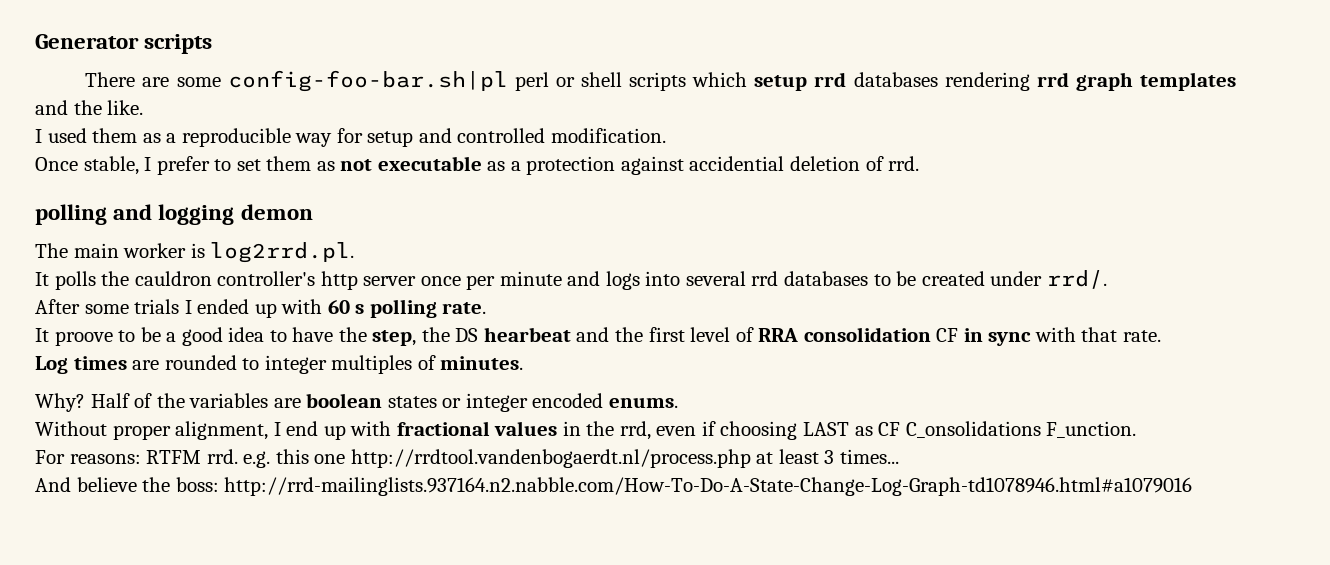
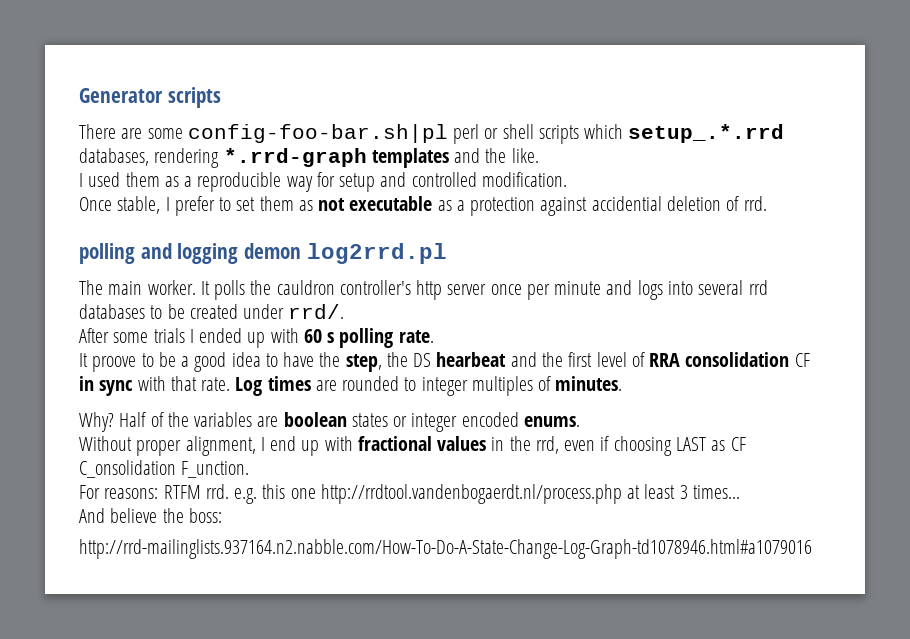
[754,72,1133,91] setup rrd databases rendering rrd graph -> [628,124,785,143] [79,148,367,168] setup_.*.rrd databases, rendering *.rrd-graph
(313, 212) none -> [306,243,447,264] log2rrd.pl
[123,242,355,263] worker is log2rrd.pl. // -> [147,280,196,295] worker.
(1161, 336) // -> (231, 384) none
[905,421,1041,438] C_onsolidations -> [79,460,176,478] C_onsolidation
(219, 484) none -> (222, 515) //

------------------------------------------------------------------------

Task statement | Would you return exactly, and only, the lines beginning at the one with "(313, 212) none" and ending at the last line of the listing?

Response |
(313, 212) none -> [306,243,447,264] log2rrd.pl
[123,242,355,263] worker is log2rrd.pl. // -> [147,280,196,295] worker.
(1161, 336) // -> (231, 384) none
[905,421,1041,438] C_onsolidations -> [79,460,176,478] C_onsolidation
(219, 484) none -> (222, 515) //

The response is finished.